HTTP status	Error code	Status	Message
200	2005500	SUCCESS	Request has been processed successfully
400	4005500	FAILED	Bad Request. the originalPartnerReferenceNo field is required
400	4005500	FAILED	Bad Request. the serviceCode field is required
400	4005500	FAILED	Bad Request. the given serviceCode was invalid
404	4045501	FAILED	Transaction Not Found
409	4095500	FAILED	Conflict

Token Conversion to SNAP Token (Optional)

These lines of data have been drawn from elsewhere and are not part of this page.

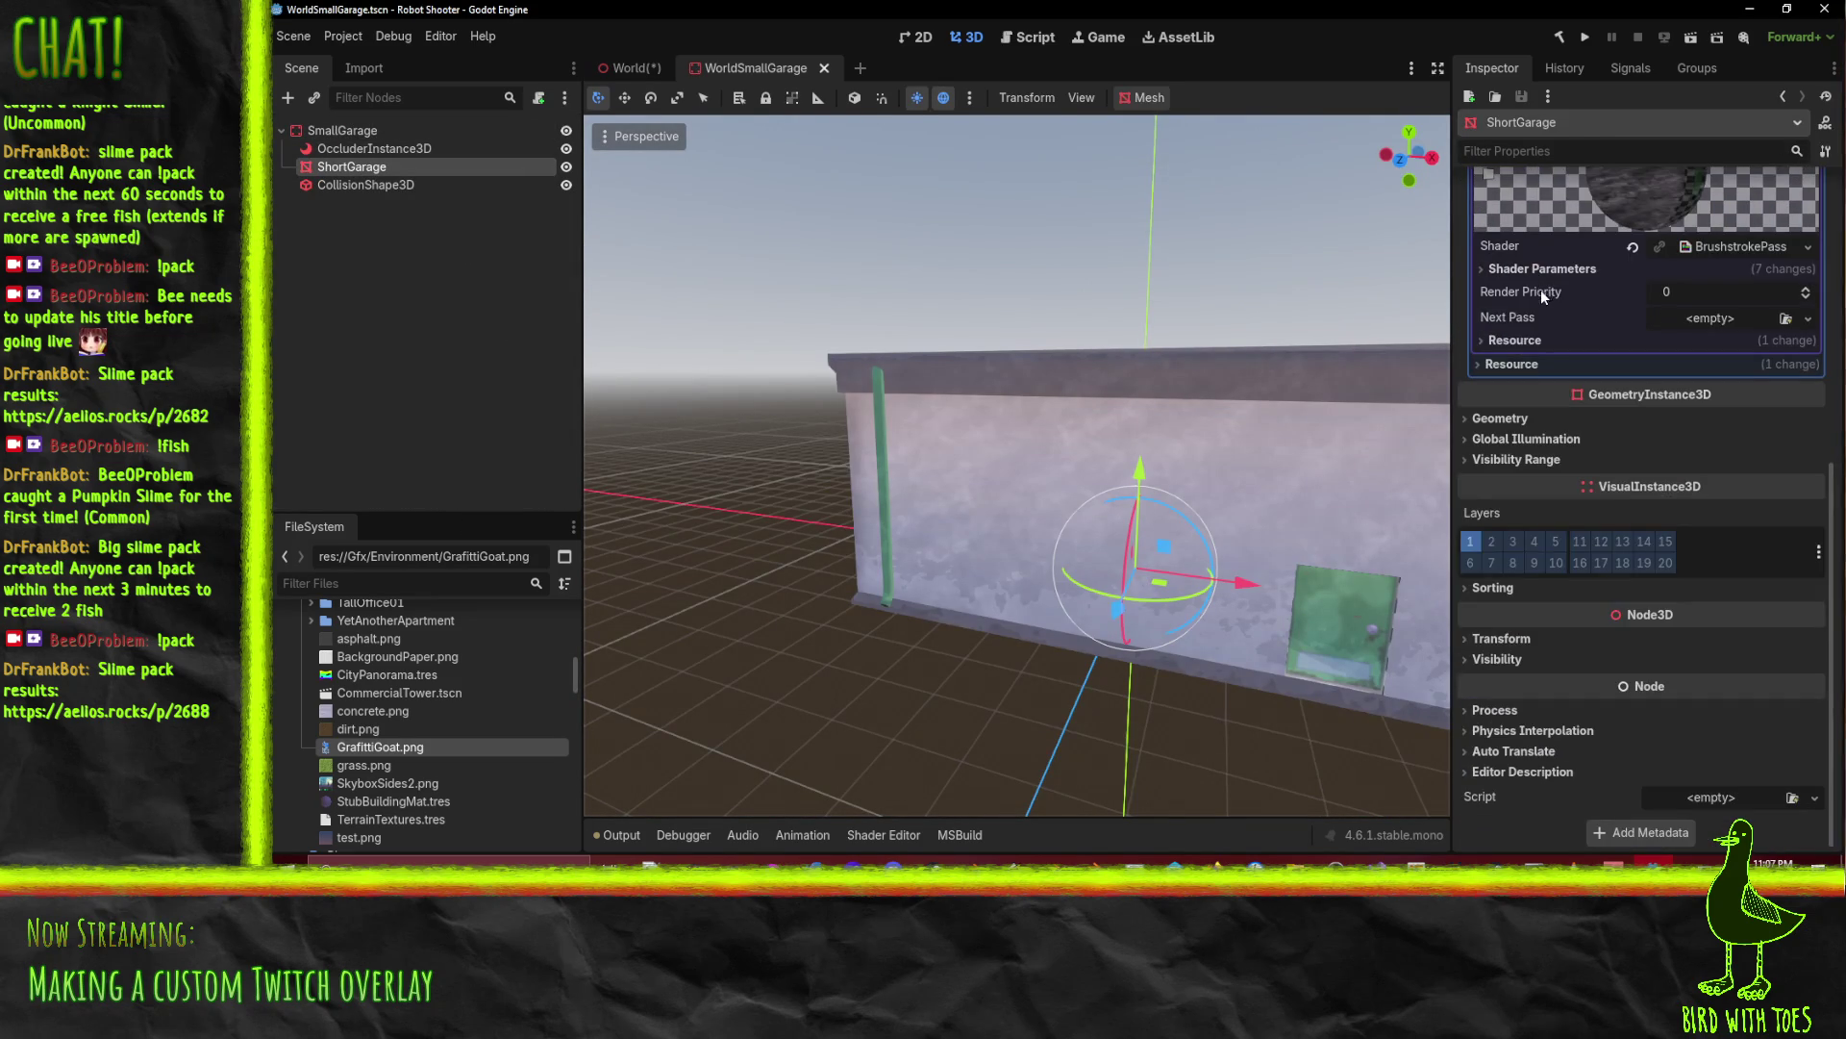
{"action": "left_click", "coordinate": [1492, 543]}
{"action": "left_click", "coordinate": [1469, 548]}
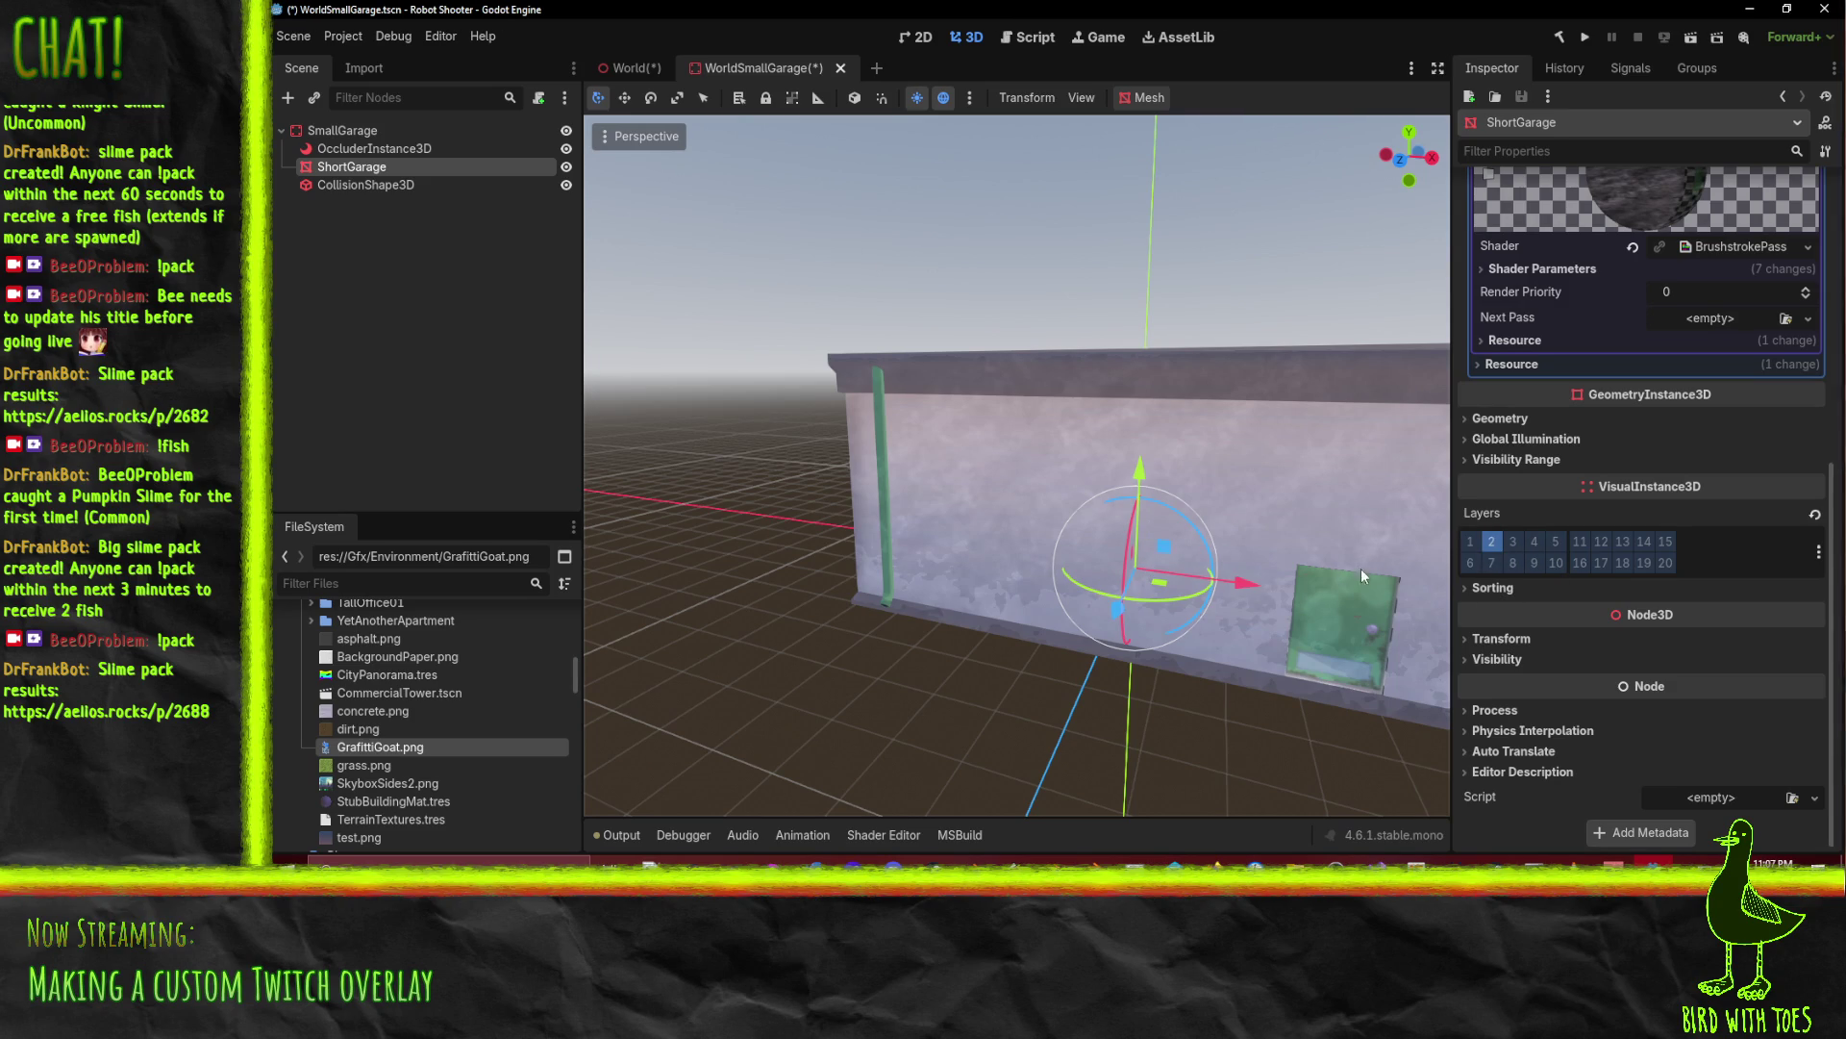
{"action": "left_click", "coordinate": [1469, 541]}
{"action": "key", "text": "ctrl+s"}
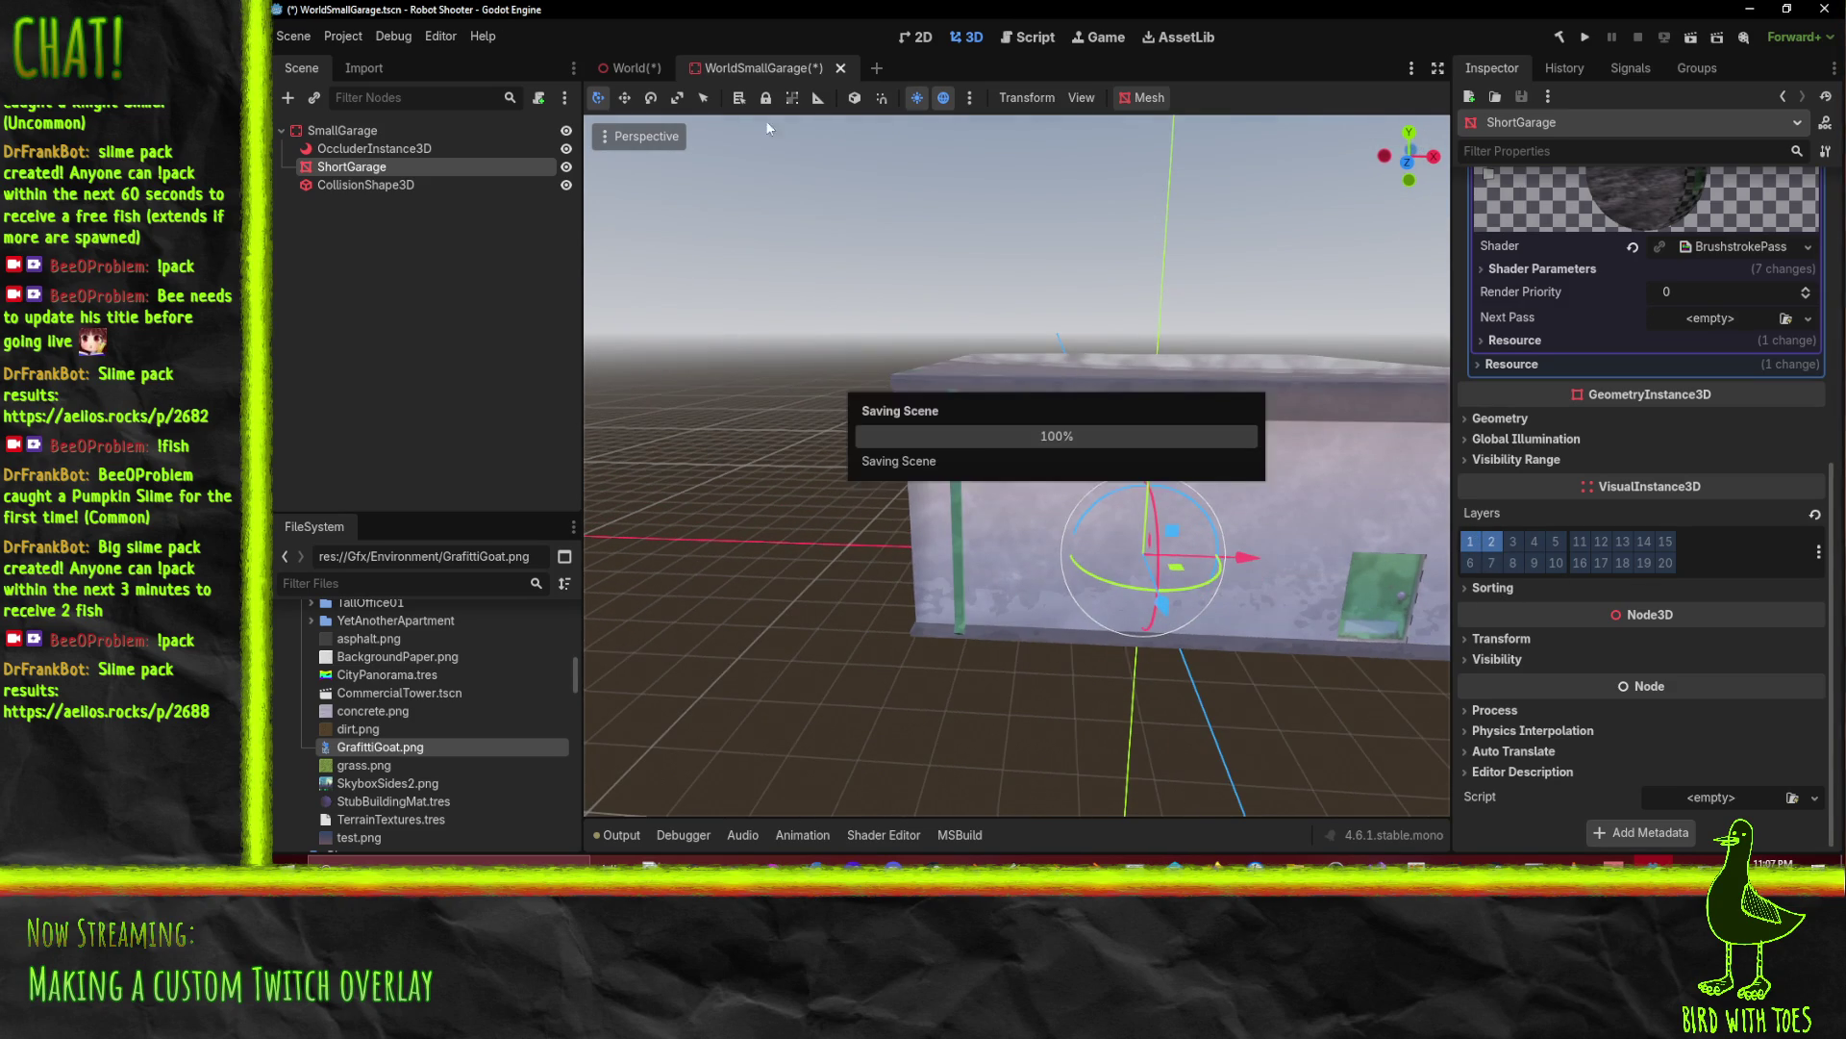
{"action": "left_click", "coordinate": [627, 69]}
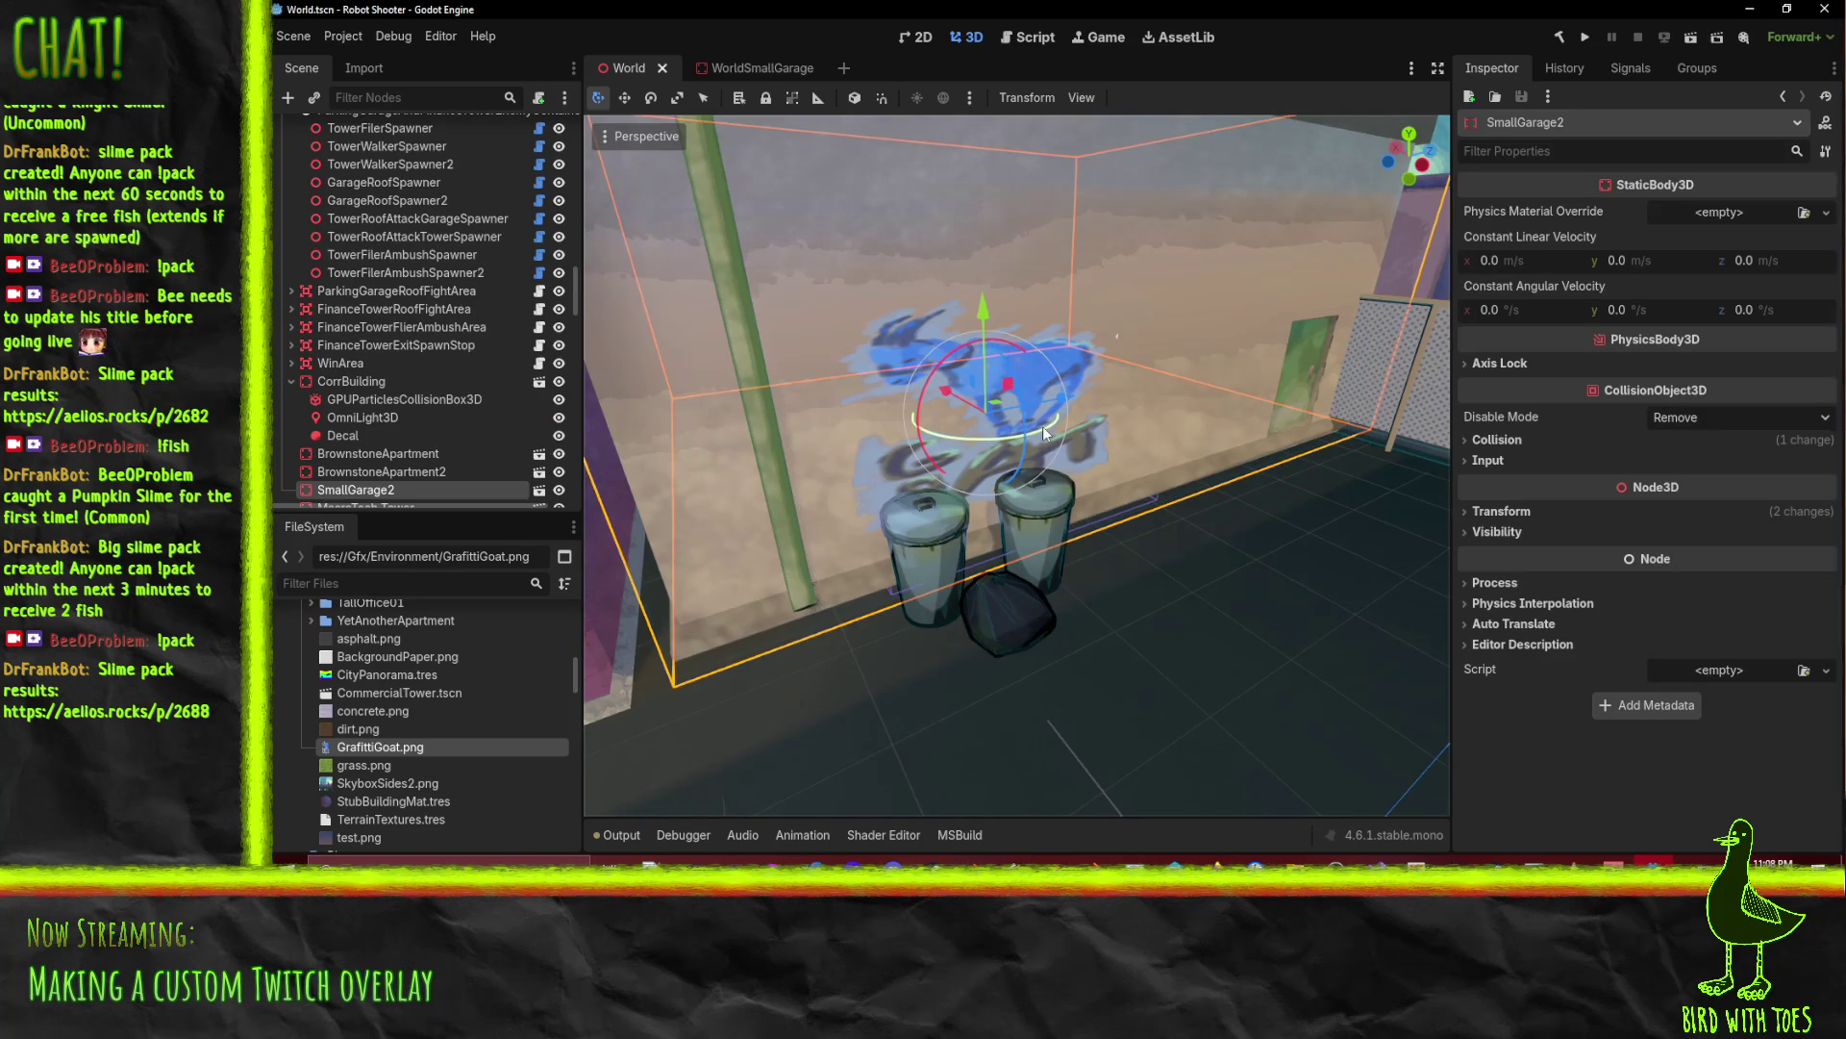
Step: Reparent the goat Decal node under SmallGarage2 in the scene tree
{"action": "scroll", "coordinate": [384, 375], "scroll_direction": "down", "scroll_amount": 4}
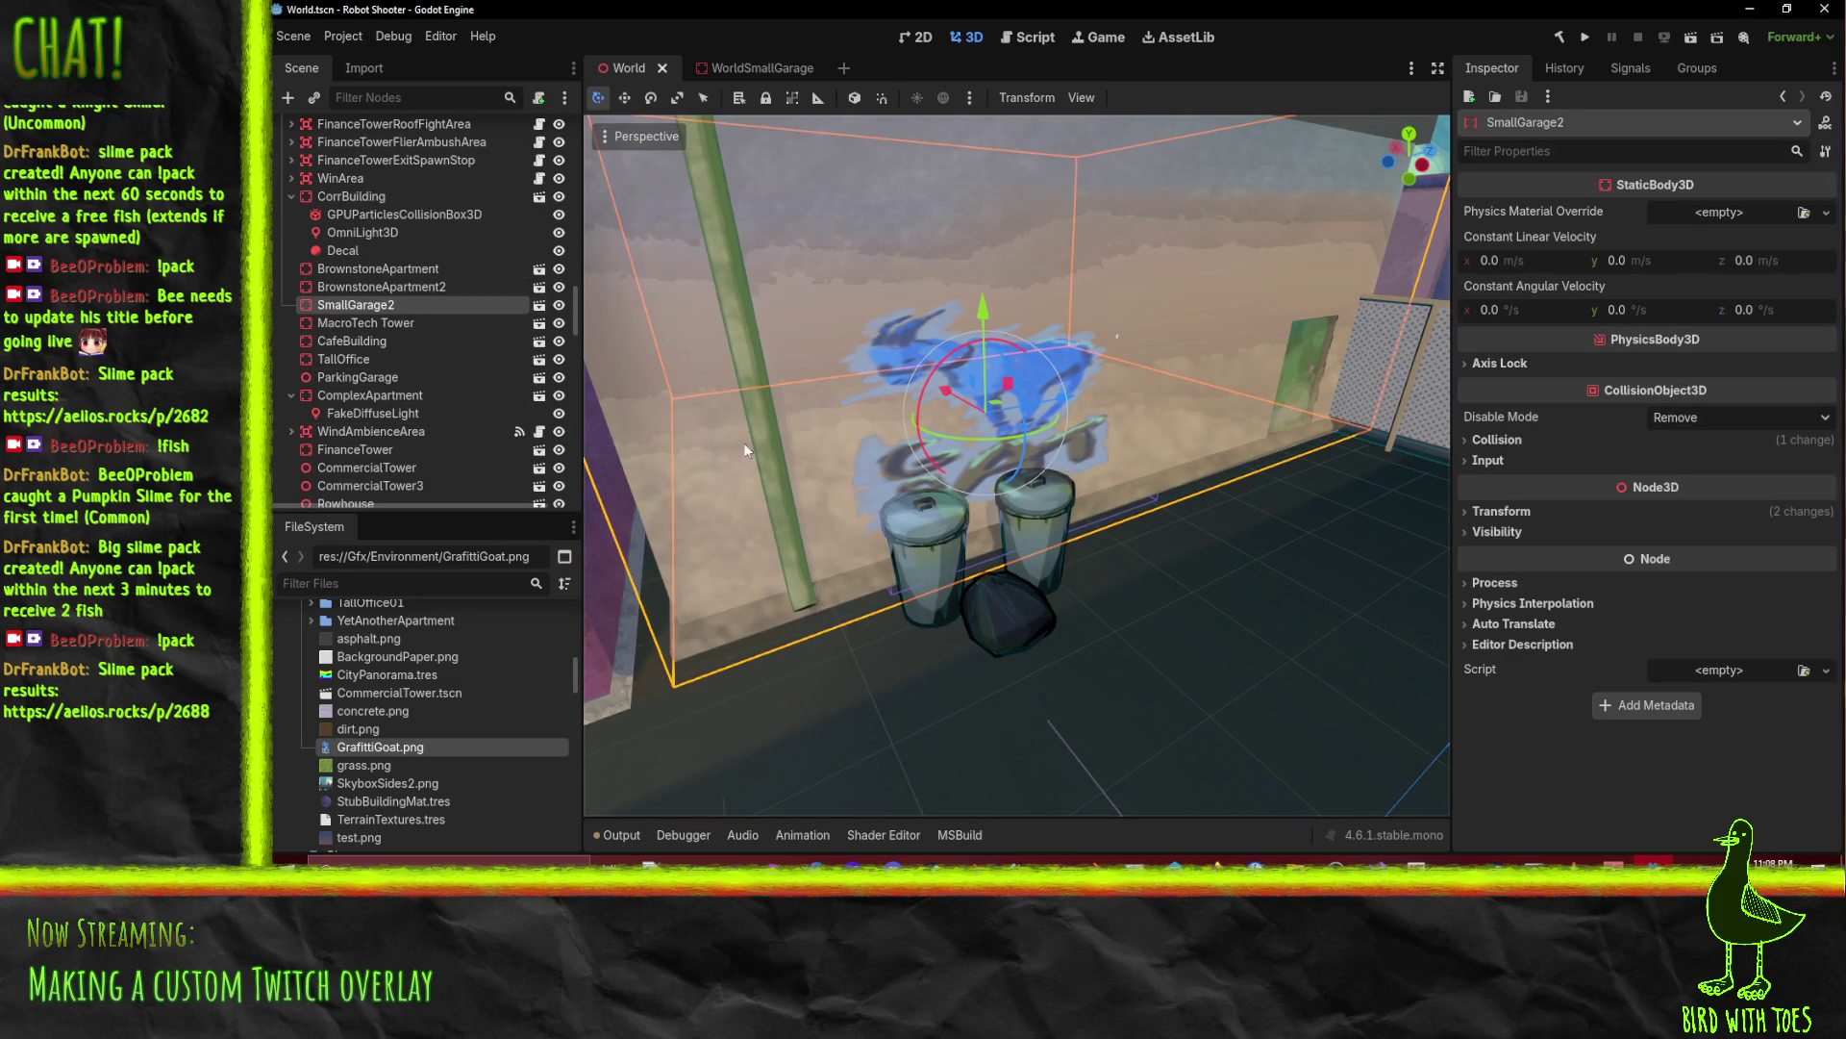
{"action": "left_click", "coordinate": [912, 722]}
{"action": "left_click", "coordinate": [976, 427]}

This API will be used to convert Payment Token generated from API Linkage V1 to V2/SNAP Access Token and Refresh Token without any relinking activity needed from the users

Request

Method	URL
POST	/v1/oauth/token/linkageMigrate?grantType=authorization_code

Header

Key
Authorization: Bearer <Linkage V1 Payment Token> signature

Sample Request

Sample Response

ILP id is a unique identifier for OVO to identify the user for a particular partner linkage. Partners need to store the ILP id at their end which could be later used to share information relating to a user

1. It is to be noted that the old v1 tokens (payment and identity tokens) expire 5 minutes after newer tokens are issued.
2. For signature use specific Hmac
3. The API is supposed to be used in an incremental way, 1% rollout of existing users followed by a validation, then 5% rollout, 10% and 25%. If sanity yields no negative results, can roll it to 50% and finally 100%
4. The expected RPS is 20
5. The token to be used in the authorisation header is supposed to be the old(v1) payment token.